- [What the task asks] Repeat every record exactly, but omit the images.

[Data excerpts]
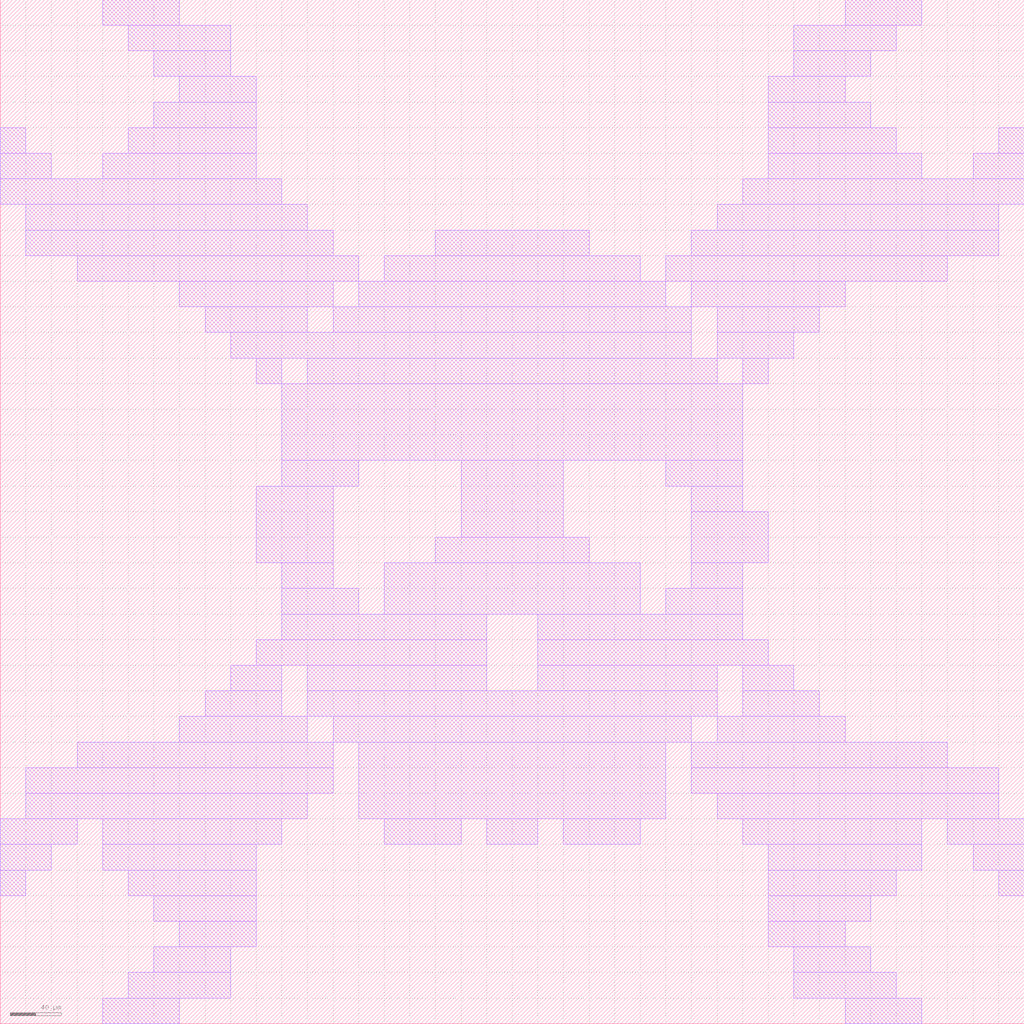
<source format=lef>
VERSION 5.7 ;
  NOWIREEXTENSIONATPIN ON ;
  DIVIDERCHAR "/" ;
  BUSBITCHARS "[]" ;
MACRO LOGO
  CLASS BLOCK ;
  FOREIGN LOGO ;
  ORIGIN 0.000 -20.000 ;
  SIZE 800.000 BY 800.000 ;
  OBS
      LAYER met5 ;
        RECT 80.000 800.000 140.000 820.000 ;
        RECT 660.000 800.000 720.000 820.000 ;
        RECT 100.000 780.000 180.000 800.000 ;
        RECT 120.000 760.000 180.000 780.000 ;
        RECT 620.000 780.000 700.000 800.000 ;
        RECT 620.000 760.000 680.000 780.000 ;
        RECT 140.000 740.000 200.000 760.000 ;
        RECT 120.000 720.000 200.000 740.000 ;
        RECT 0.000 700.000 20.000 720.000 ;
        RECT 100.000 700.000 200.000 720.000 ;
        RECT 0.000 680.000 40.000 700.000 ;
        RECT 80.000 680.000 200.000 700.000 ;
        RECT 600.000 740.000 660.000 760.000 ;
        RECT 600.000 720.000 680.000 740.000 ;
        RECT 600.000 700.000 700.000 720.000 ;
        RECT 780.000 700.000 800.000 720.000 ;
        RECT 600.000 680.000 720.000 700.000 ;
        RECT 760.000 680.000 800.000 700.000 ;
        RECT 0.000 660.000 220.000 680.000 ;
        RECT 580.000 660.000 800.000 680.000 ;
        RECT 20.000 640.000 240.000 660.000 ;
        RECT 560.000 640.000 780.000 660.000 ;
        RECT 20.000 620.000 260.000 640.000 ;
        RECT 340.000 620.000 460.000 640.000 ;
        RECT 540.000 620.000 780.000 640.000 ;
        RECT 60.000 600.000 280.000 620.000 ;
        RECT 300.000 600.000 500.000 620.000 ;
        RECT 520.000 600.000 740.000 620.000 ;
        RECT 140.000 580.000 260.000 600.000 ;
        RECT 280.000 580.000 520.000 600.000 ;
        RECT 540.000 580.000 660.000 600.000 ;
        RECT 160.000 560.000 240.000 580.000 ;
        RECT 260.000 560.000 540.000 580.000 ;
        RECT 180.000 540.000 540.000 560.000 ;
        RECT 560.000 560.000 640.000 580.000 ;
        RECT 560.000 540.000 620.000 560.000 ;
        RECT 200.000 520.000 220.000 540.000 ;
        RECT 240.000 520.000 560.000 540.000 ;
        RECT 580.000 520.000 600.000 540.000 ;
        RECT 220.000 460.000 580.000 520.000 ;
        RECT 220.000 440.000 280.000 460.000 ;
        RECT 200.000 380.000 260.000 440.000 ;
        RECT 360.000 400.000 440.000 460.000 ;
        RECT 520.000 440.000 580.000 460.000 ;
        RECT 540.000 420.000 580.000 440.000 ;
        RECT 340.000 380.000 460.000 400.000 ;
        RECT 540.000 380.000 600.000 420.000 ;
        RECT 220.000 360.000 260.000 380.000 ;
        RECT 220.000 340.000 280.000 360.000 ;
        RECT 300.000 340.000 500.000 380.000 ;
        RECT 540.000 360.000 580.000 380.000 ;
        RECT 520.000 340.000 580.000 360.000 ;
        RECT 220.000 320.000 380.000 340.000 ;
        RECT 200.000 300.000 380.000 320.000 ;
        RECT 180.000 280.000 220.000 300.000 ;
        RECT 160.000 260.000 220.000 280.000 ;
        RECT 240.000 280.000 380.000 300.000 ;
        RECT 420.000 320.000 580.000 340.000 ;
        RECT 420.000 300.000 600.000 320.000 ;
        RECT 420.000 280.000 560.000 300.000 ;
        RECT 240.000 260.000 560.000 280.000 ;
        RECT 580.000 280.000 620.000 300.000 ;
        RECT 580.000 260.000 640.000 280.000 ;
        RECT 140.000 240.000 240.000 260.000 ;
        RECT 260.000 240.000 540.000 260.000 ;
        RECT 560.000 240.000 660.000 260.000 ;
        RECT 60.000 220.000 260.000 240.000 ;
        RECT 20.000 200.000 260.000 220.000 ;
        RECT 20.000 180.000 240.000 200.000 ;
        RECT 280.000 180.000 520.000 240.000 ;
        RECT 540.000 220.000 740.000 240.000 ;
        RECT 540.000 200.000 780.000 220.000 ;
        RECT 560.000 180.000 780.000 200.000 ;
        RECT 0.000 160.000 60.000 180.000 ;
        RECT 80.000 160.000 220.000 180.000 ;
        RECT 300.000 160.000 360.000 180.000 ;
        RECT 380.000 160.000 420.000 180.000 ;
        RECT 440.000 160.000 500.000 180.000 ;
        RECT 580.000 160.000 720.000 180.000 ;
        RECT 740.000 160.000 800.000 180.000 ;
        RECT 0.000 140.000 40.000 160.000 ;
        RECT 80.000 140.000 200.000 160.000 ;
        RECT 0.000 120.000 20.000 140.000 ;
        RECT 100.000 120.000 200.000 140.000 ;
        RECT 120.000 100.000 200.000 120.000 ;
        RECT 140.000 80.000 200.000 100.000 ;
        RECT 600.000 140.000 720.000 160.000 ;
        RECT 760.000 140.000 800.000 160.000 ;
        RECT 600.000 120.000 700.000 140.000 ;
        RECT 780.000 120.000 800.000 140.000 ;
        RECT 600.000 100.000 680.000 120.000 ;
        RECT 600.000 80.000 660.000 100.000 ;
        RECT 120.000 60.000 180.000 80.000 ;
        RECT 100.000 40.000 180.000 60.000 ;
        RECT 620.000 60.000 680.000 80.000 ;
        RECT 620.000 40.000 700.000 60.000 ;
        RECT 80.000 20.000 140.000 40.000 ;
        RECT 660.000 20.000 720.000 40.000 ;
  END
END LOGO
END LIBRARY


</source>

- [Response area]
<source format=lef>
VERSION 5.7 ;
  NOWIREEXTENSIONATPIN ON ;
  DIVIDERCHAR "/" ;
  BUSBITCHARS "[]" ;
MACRO LOGO
  CLASS BLOCK ;
  FOREIGN LOGO ;
  ORIGIN 0.000 -20.000 ;
  SIZE 800.000 BY 800.000 ;
  OBS
      LAYER met5 ;
        RECT 80.000 800.000 140.000 820.000 ;
        RECT 660.000 800.000 720.000 820.000 ;
        RECT 100.000 780.000 180.000 800.000 ;
        RECT 120.000 760.000 180.000 780.000 ;
        RECT 620.000 780.000 700.000 800.000 ;
        RECT 620.000 760.000 680.000 780.000 ;
        RECT 140.000 740.000 200.000 760.000 ;
        RECT 120.000 720.000 200.000 740.000 ;
        RECT 0.000 700.000 20.000 720.000 ;
        RECT 100.000 700.000 200.000 720.000 ;
        RECT 0.000 680.000 40.000 700.000 ;
        RECT 80.000 680.000 200.000 700.000 ;
        RECT 600.000 740.000 660.000 760.000 ;
        RECT 600.000 720.000 680.000 740.000 ;
        RECT 600.000 700.000 700.000 720.000 ;
        RECT 780.000 700.000 800.000 720.000 ;
        RECT 600.000 680.000 720.000 700.000 ;
        RECT 760.000 680.000 800.000 700.000 ;
        RECT 0.000 660.000 220.000 680.000 ;
        RECT 580.000 660.000 800.000 680.000 ;
        RECT 20.000 640.000 240.000 660.000 ;
        RECT 560.000 640.000 780.000 660.000 ;
        RECT 20.000 620.000 260.000 640.000 ;
        RECT 340.000 620.000 460.000 640.000 ;
        RECT 540.000 620.000 780.000 640.000 ;
        RECT 60.000 600.000 280.000 620.000 ;
        RECT 300.000 600.000 500.000 620.000 ;
        RECT 520.000 600.000 740.000 620.000 ;
        RECT 140.000 580.000 260.000 600.000 ;
        RECT 280.000 580.000 520.000 600.000 ;
        RECT 540.000 580.000 660.000 600.000 ;
        RECT 160.000 560.000 240.000 580.000 ;
        RECT 260.000 560.000 540.000 580.000 ;
        RECT 180.000 540.000 540.000 560.000 ;
        RECT 560.000 560.000 640.000 580.000 ;
        RECT 560.000 540.000 620.000 560.000 ;
        RECT 200.000 520.000 220.000 540.000 ;
        RECT 240.000 520.000 560.000 540.000 ;
        RECT 580.000 520.000 600.000 540.000 ;
        RECT 220.000 460.000 580.000 520.000 ;
        RECT 220.000 440.000 280.000 460.000 ;
        RECT 200.000 380.000 260.000 440.000 ;
        RECT 360.000 400.000 440.000 460.000 ;
        RECT 520.000 440.000 580.000 460.000 ;
        RECT 540.000 420.000 580.000 440.000 ;
        RECT 340.000 380.000 460.000 400.000 ;
        RECT 540.000 380.000 600.000 420.000 ;
        RECT 220.000 360.000 260.000 380.000 ;
        RECT 220.000 340.000 280.000 360.000 ;
        RECT 300.000 340.000 500.000 380.000 ;
        RECT 540.000 360.000 580.000 380.000 ;
        RECT 520.000 340.000 580.000 360.000 ;
        RECT 220.000 320.000 380.000 340.000 ;
        RECT 200.000 300.000 380.000 320.000 ;
        RECT 180.000 280.000 220.000 300.000 ;
        RECT 160.000 260.000 220.000 280.000 ;
        RECT 240.000 280.000 380.000 300.000 ;
        RECT 420.000 320.000 580.000 340.000 ;
        RECT 420.000 300.000 600.000 320.000 ;
        RECT 420.000 280.000 560.000 300.000 ;
        RECT 240.000 260.000 560.000 280.000 ;
        RECT 580.000 280.000 620.000 300.000 ;
        RECT 580.000 260.000 640.000 280.000 ;
        RECT 140.000 240.000 240.000 260.000 ;
        RECT 260.000 240.000 540.000 260.000 ;
        RECT 560.000 240.000 660.000 260.000 ;
        RECT 60.000 220.000 260.000 240.000 ;
        RECT 20.000 200.000 260.000 220.000 ;
        RECT 20.000 180.000 240.000 200.000 ;
        RECT 280.000 180.000 520.000 240.000 ;
        RECT 540.000 220.000 740.000 240.000 ;
        RECT 540.000 200.000 780.000 220.000 ;
        RECT 560.000 180.000 780.000 200.000 ;
        RECT 0.000 160.000 60.000 180.000 ;
        RECT 80.000 160.000 220.000 180.000 ;
        RECT 300.000 160.000 360.000 180.000 ;
        RECT 380.000 160.000 420.000 180.000 ;
        RECT 440.000 160.000 500.000 180.000 ;
        RECT 580.000 160.000 720.000 180.000 ;
        RECT 740.000 160.000 800.000 180.000 ;
        RECT 0.000 140.000 40.000 160.000 ;
        RECT 80.000 140.000 200.000 160.000 ;
        RECT 0.000 120.000 20.000 140.000 ;
        RECT 100.000 120.000 200.000 140.000 ;
        RECT 120.000 100.000 200.000 120.000 ;
        RECT 140.000 80.000 200.000 100.000 ;
        RECT 600.000 140.000 720.000 160.000 ;
        RECT 760.000 140.000 800.000 160.000 ;
        RECT 600.000 120.000 700.000 140.000 ;
        RECT 780.000 120.000 800.000 140.000 ;
        RECT 600.000 100.000 680.000 120.000 ;
        RECT 600.000 80.000 660.000 100.000 ;
        RECT 120.000 60.000 180.000 80.000 ;
        RECT 100.000 40.000 180.000 60.000 ;
        RECT 620.000 60.000 680.000 80.000 ;
        RECT 620.000 40.000 700.000 60.000 ;
        RECT 80.000 20.000 140.000 40.000 ;
        RECT 660.000 20.000 720.000 40.000 ;
  END
END LOGO
END LIBRARY


</source>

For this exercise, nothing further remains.